» Instructions to follow:
Within the listing below, the lines to output run from the one containing "but also for" through the one containing "LevelDB uses the"; copy them exactly and nothing else.

» Exercise material:
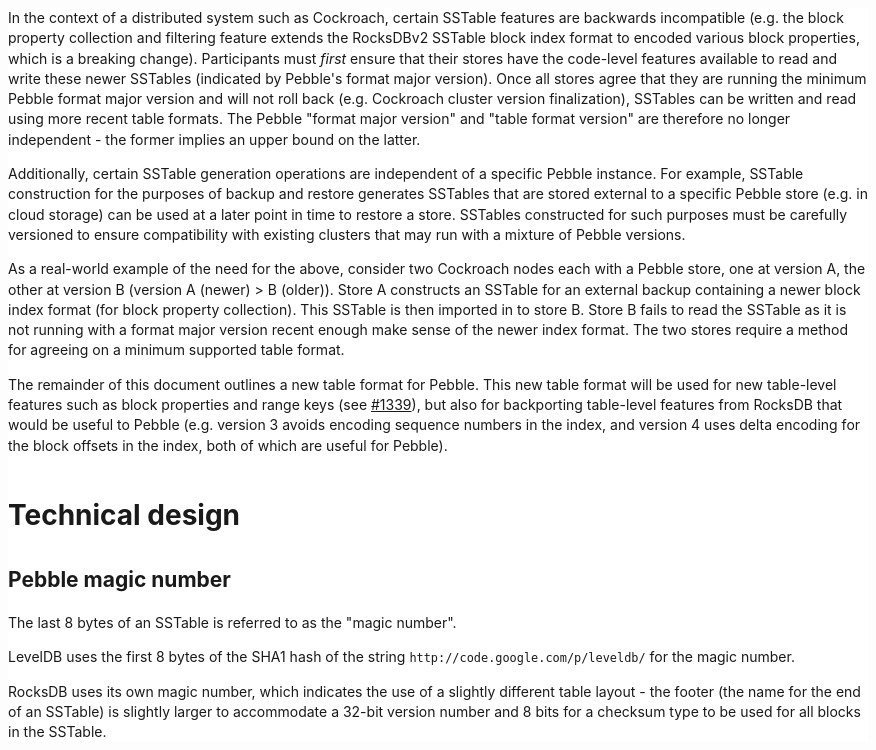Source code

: In the context of a distributed system such as Cockroach, certain SSTable
features are backwards incompatible (e.g. the block property collection and
filtering feature extends the RocksDBv2 SSTable block index format to encoded
various block properties, which is a breaking change). Participants must
_first_ ensure that their stores have the code-level features available to read
and write these newer SSTables (indicated by Pebble's format major version).
Once all stores agree that they are running the minimum Pebble format major
version and will not roll back (e.g. Cockroach cluster version finalization),
SSTables can be written and read using more recent table formats. The Pebble
"format major version" and "table format version" are therefore no longer
independent - the former implies an upper bound on the latter.

Additionally, certain SSTable generation operations are independent of a
specific Pebble instance. For example, SSTable construction for the purposes of
backup and restore generates SSTables that are stored external to a specific
Pebble store (e.g. in cloud storage) can be used at a later point in time to
restore a store. SSTables constructed for such purposes must be carefully
versioned to ensure compatibility with existing clusters that may run with a
mixture of Pebble versions.

As a real-world example of the need for the above, consider two Cockroach nodes
each with a Pebble store, one at version A, the other at version B (version A
(newer) > B (older)). Store A constructs an SSTable for an external backup
containing a newer block index format (for block property collection). This
SSTable is then imported in to store B. Store B fails to read the SSTable as it
is not running with a format major version recent enough make sense of the
newer index format. The two stores require a method for agreeing on a minimum
supported table format.

The remainder of this document outlines a new table format for Pebble. This new
table format will be used for new table-level features such as block properties
and range keys (see
[#1339](https://github.com/lance6716/pebble/issues/1339)), but also for
backporting table-level features from RocksDB that would be useful to Pebble
(e.g. version 3 avoids encoding sequence numbers in the index, and version 4
uses delta encoding for the block offsets in the index, both of which are
useful for Pebble).

# Technical design

## Pebble magic number

The last 8 bytes of an SSTable is referred to as the "magic number".

LevelDB uses the first 8 bytes of the SHA1 hash of the string
`http://code.google.com/p/leveldb/` for the magic number.

RocksDB uses its own magic number, which indicates the use of a slightly
different table layout - the footer (the name for the end of an SSTable) is
slightly larger to accommodate a 32-bit version number and 8 bits for a
checksum type to be used for all blocks in the SSTable.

» Exercise solution:
[#1339](https://github.com/lance6716/pebble/issues/1339)), but also for
backporting table-level features from RocksDB that would be useful to Pebble
(e.g. version 3 avoids encoding sequence numbers in the index, and version 4
uses delta encoding for the block offsets in the index, both of which are
useful for Pebble).

# Technical design

## Pebble magic number

The last 8 bytes of an SSTable is referred to as the "magic number".

LevelDB uses the first 8 bytes of the SHA1 hash of the string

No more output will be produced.